The study revealed the following findings:

• Of 300 enrolled patients, 265 had a serial follow-up, of which 193 underwent serial QFR/3D-QCA analysis in 282 non-IRA.
• At one year, QFR increased in 53.2% of patients with alirocumab versus 40.4% with placebo (Δ12.8%; odds ratio 1.7).
• DS% decreased by 1.03±7.28% with alirocumab and increased by 1.70±8.27% with placebo (Δ–2.50%).

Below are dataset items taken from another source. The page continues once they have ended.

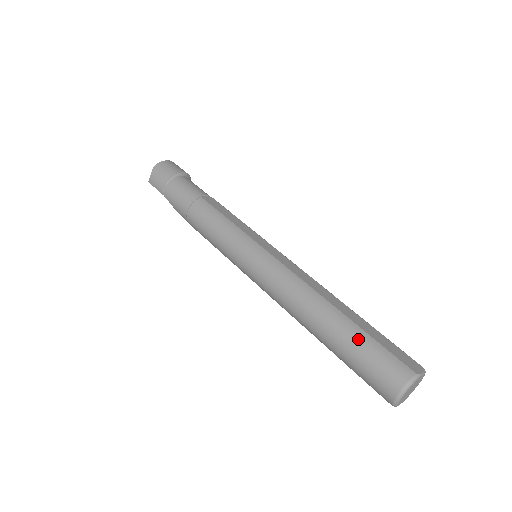
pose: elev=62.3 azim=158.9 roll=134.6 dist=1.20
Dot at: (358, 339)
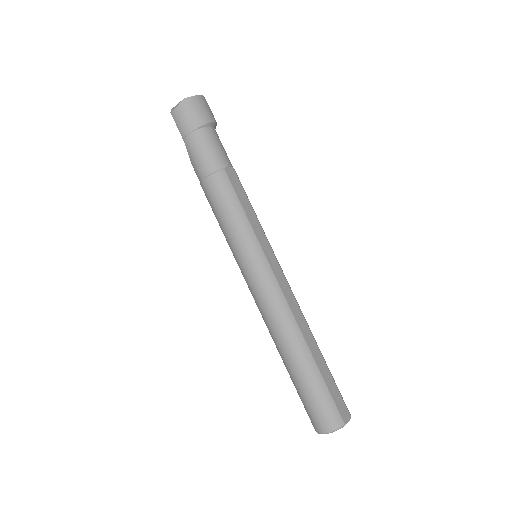
Dot at: (315, 382)
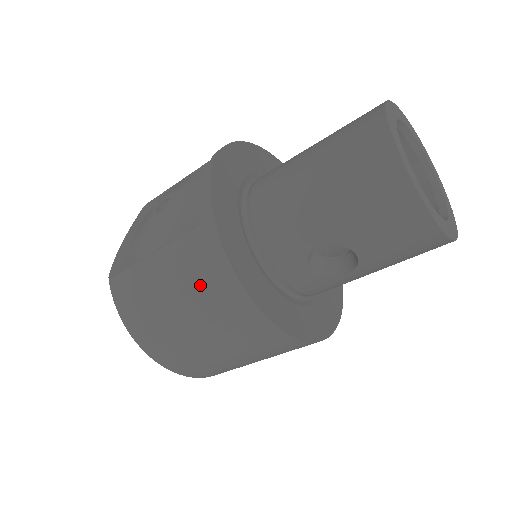
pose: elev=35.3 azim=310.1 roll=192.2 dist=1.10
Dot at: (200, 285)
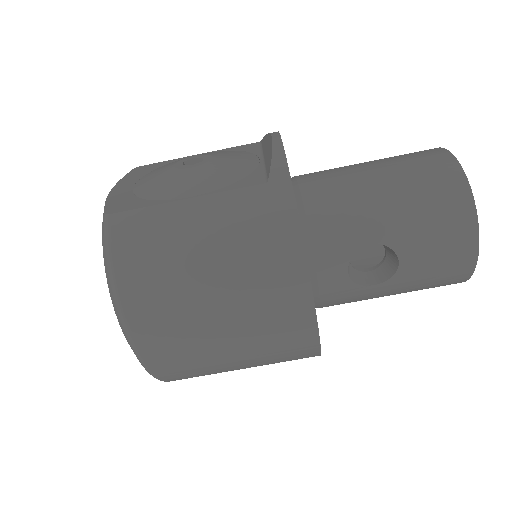
Dot at: (251, 243)
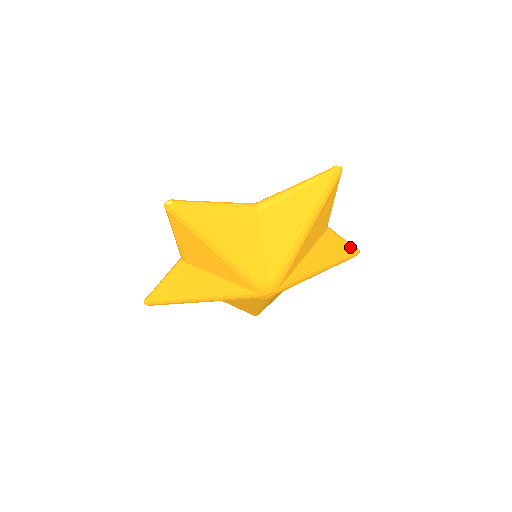
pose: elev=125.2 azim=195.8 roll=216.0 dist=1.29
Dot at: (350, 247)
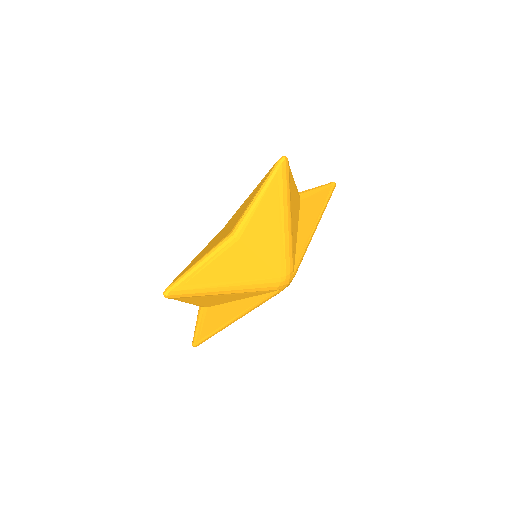
Dot at: occluded
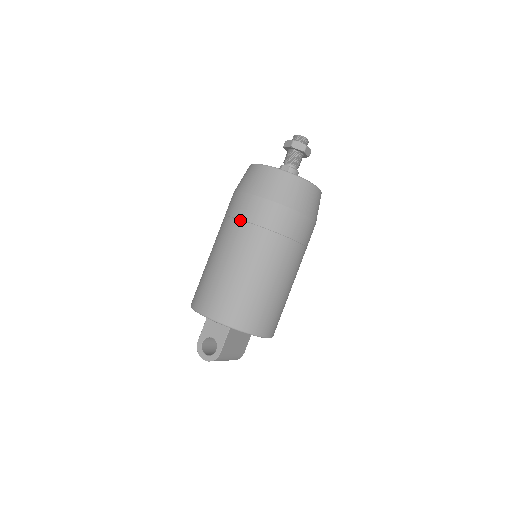
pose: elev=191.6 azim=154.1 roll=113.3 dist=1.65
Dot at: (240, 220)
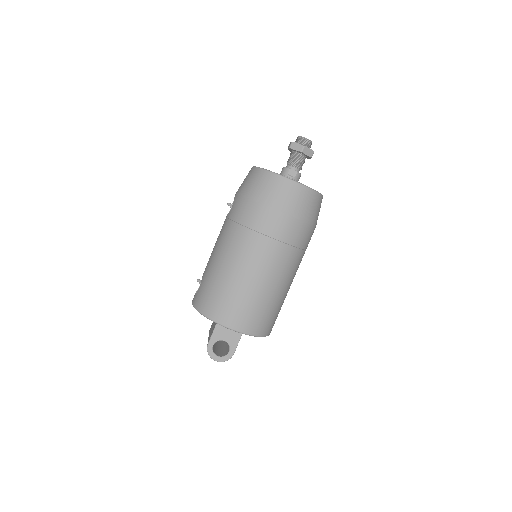
Dot at: (264, 235)
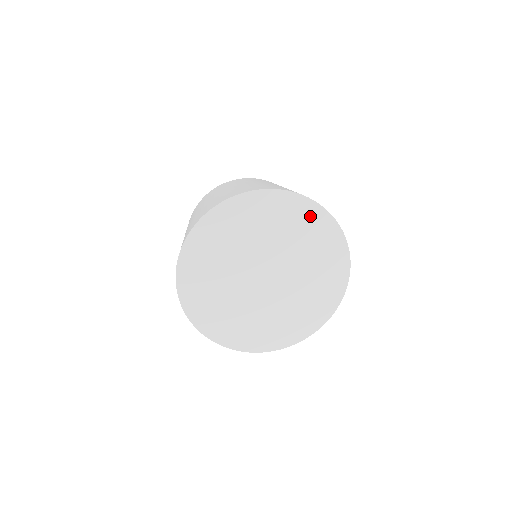
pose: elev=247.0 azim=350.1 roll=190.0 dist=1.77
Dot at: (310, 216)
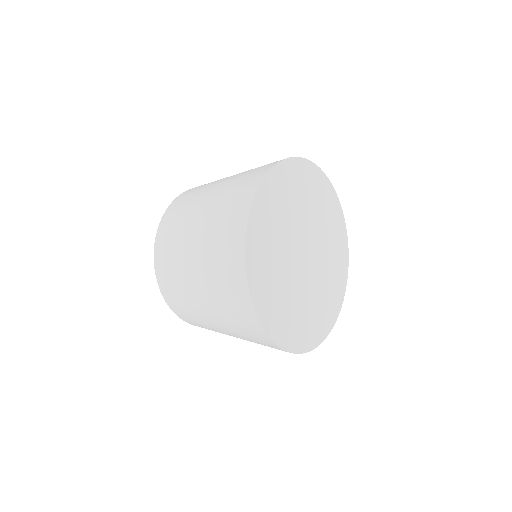
Dot at: (334, 208)
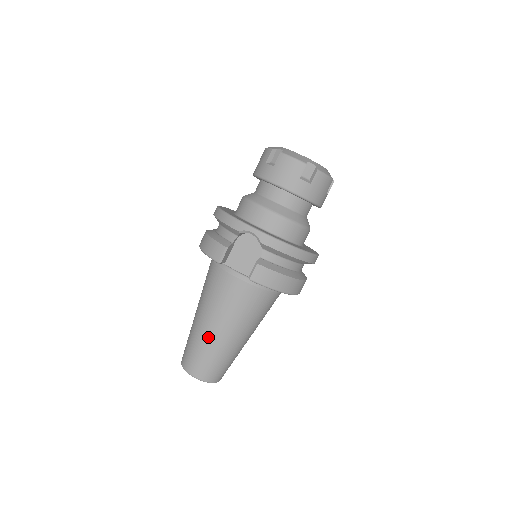
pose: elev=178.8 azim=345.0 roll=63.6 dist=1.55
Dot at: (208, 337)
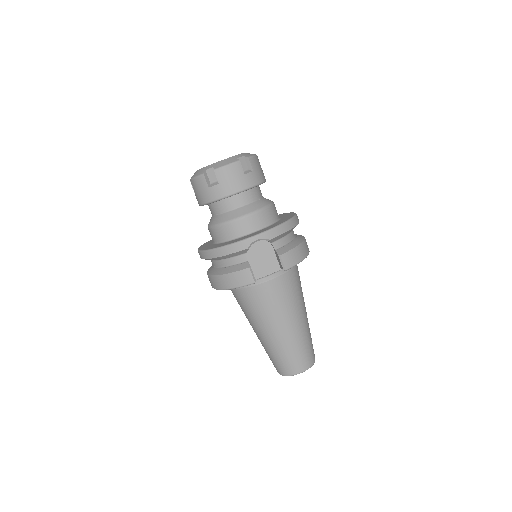
Dot at: (288, 337)
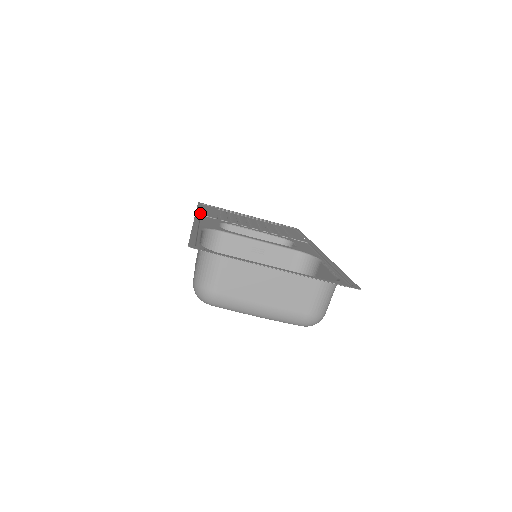
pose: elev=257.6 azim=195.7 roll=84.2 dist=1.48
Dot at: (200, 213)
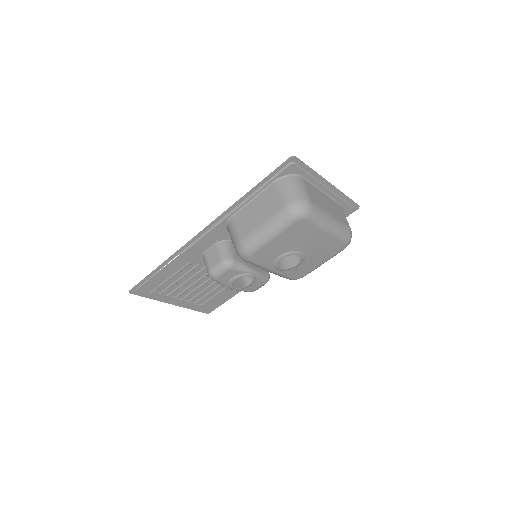
Dot at: (178, 254)
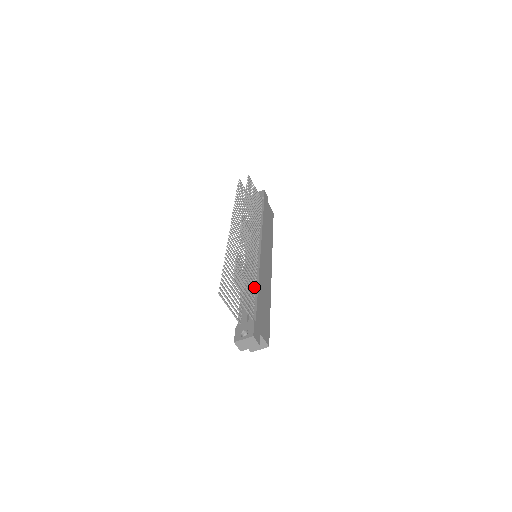
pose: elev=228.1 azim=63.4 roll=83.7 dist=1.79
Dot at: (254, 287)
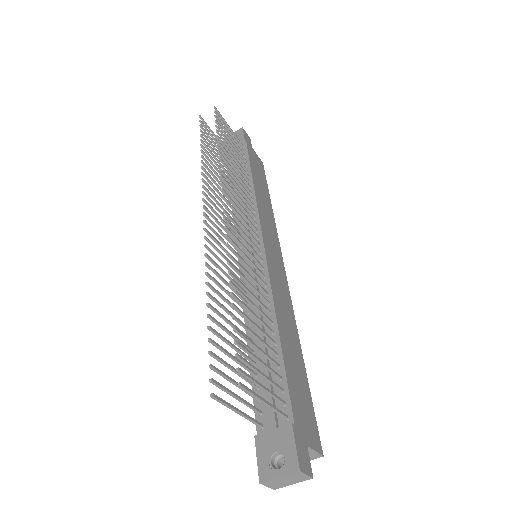
Dot at: (270, 333)
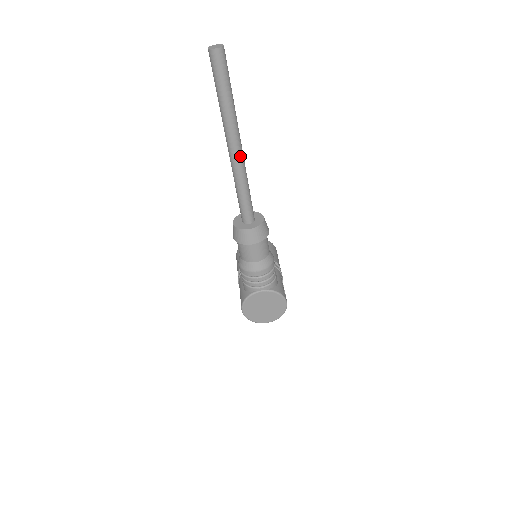
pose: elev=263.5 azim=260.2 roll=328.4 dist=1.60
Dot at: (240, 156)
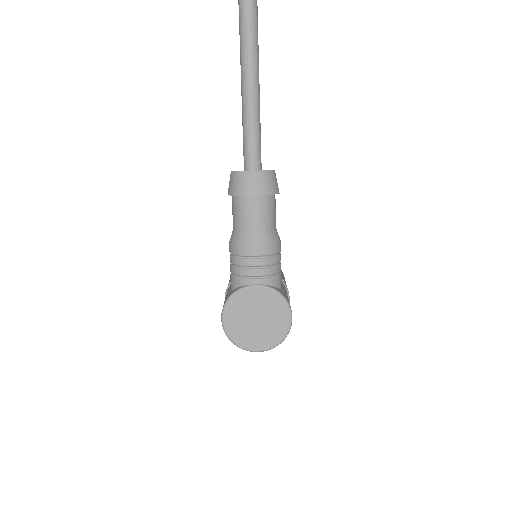
Dot at: (254, 61)
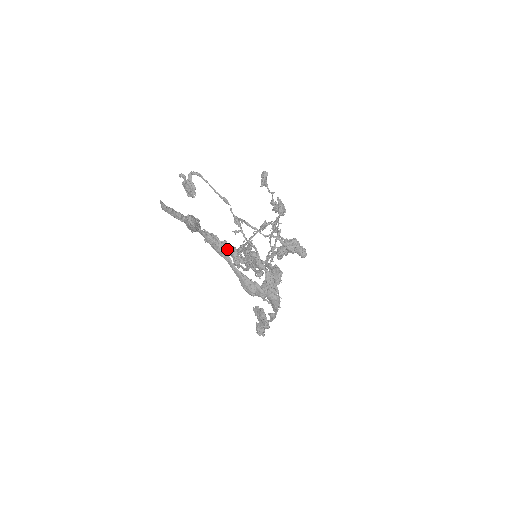
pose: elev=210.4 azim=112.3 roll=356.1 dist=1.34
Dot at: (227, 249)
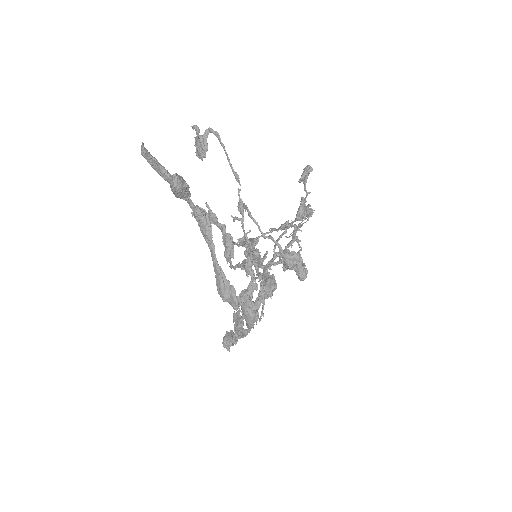
Dot at: (223, 235)
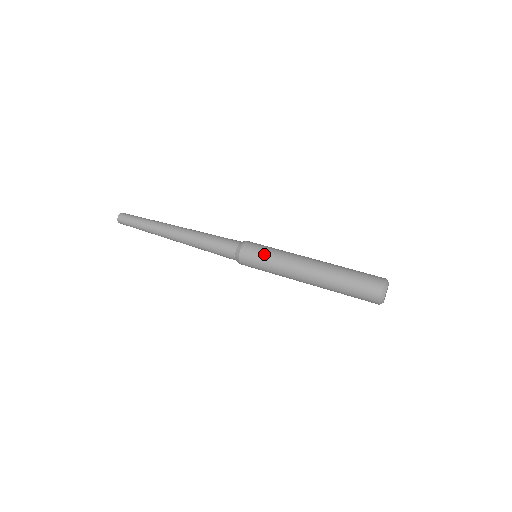
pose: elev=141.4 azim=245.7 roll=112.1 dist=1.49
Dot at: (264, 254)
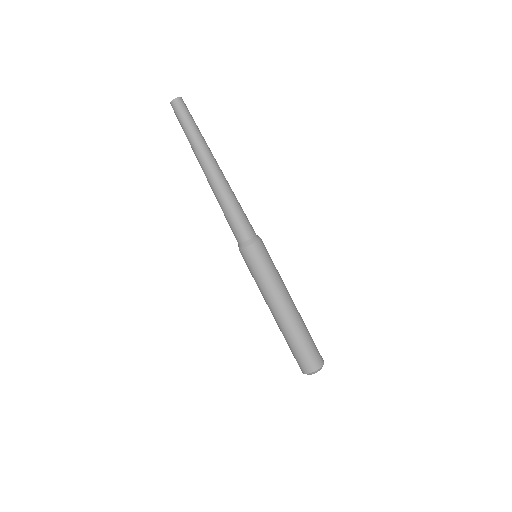
Dot at: (250, 272)
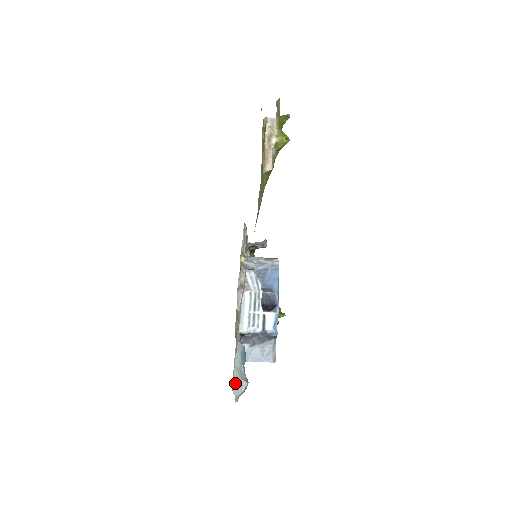
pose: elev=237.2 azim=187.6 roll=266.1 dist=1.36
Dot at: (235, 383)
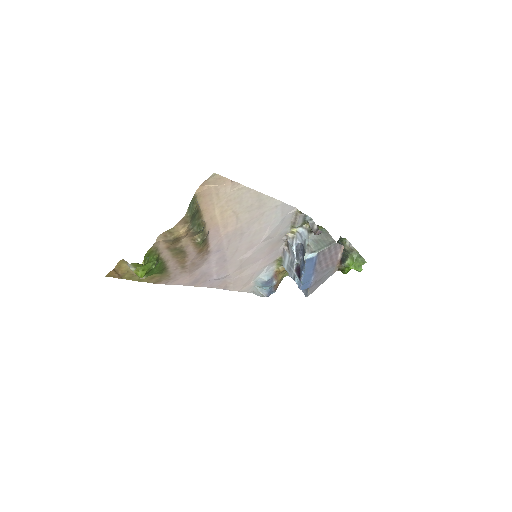
Dot at: (255, 292)
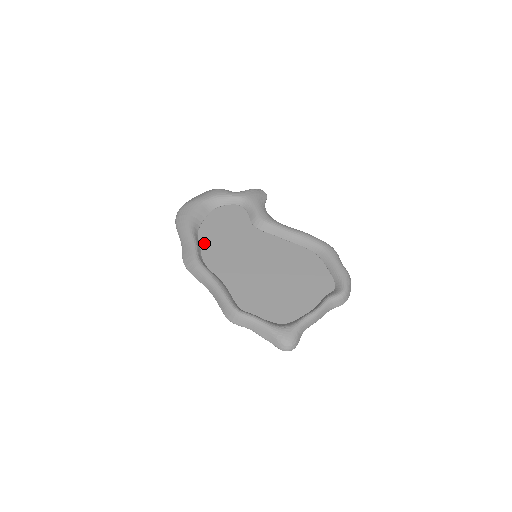
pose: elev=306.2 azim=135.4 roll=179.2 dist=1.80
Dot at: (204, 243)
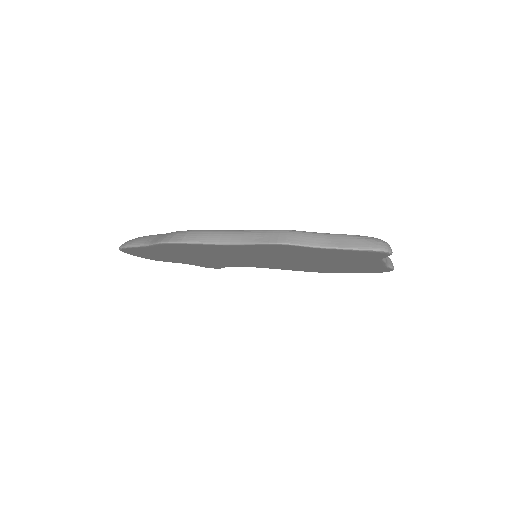
Dot at: occluded
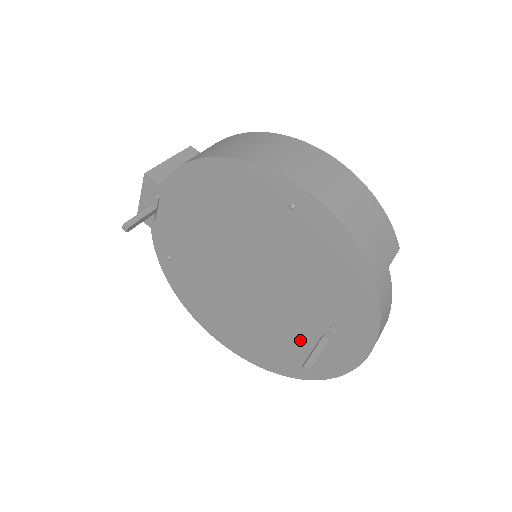
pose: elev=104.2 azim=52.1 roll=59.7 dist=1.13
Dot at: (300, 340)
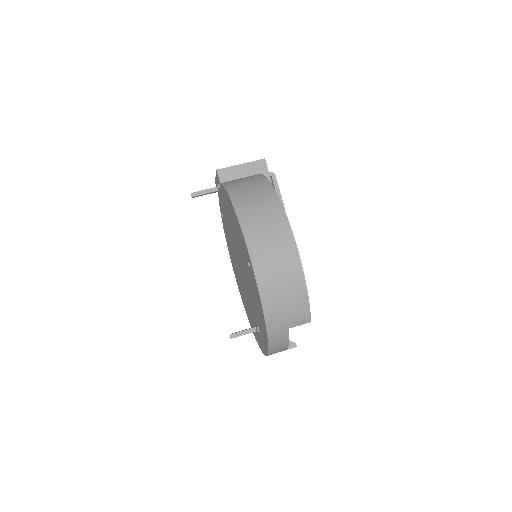
Dot at: (252, 317)
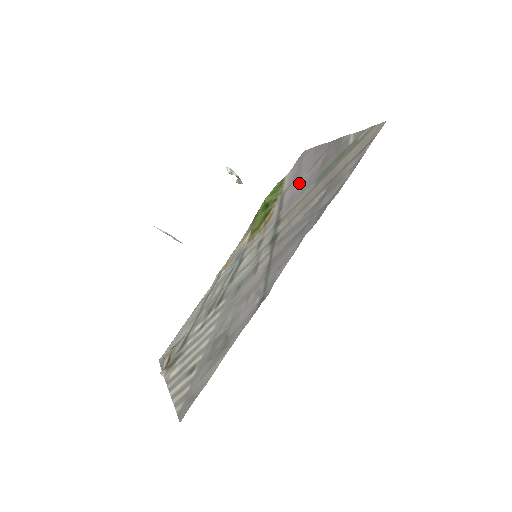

The findings revealed that treating AMI patients with the PCSK9 inhibitor alirocumab on top of rosuvastatin for one year led to significant 1.0% regression of 3D-QCA DS% versus an increase of 1.7% with placebo. The researchers observed no difference in the change in coronary physiology between treatment groups. However, compared to placebo-treated patients with a baseline QFR ≤0.95 more frequently, alirocumab showed improved coronary haemodynamics.

"A significant 1.0% angiographic stenosis regression with alirocumab treatment did not translate into a significant improvement in coronary physiology as evaluated by QFR," the researchers wrote. "Thus, PCSK9 inhibitors may rather act through plaque stabilisation than through improvement of coronary haemodynamics."

Reference:

Bär S, Kavaliauskaite R, Otsuka T, Ueki Y, Häner JD, Siontis GCM, Stortecky S, Shibutani H, Temperli F, Kaiser C, Iglesias JF, Jan van Geuns R, Daemen J, Spirk D, Engstrøm T, Lang I, Windecker S, Koskinas KC, Losdat S, Räber L. Impact of alirocumab on plaque regression and haemodynamics of non-culprit arteries in patients with acute myocardial infarction: a prespecified substudy of the PACMAN-AMI trial. EuroIntervention. 2023 Jun 21:EIJ-D-23-00201. doi: 10.4244/EIJ-D-23-00201. Epub ahead of print. PMID: 37341586.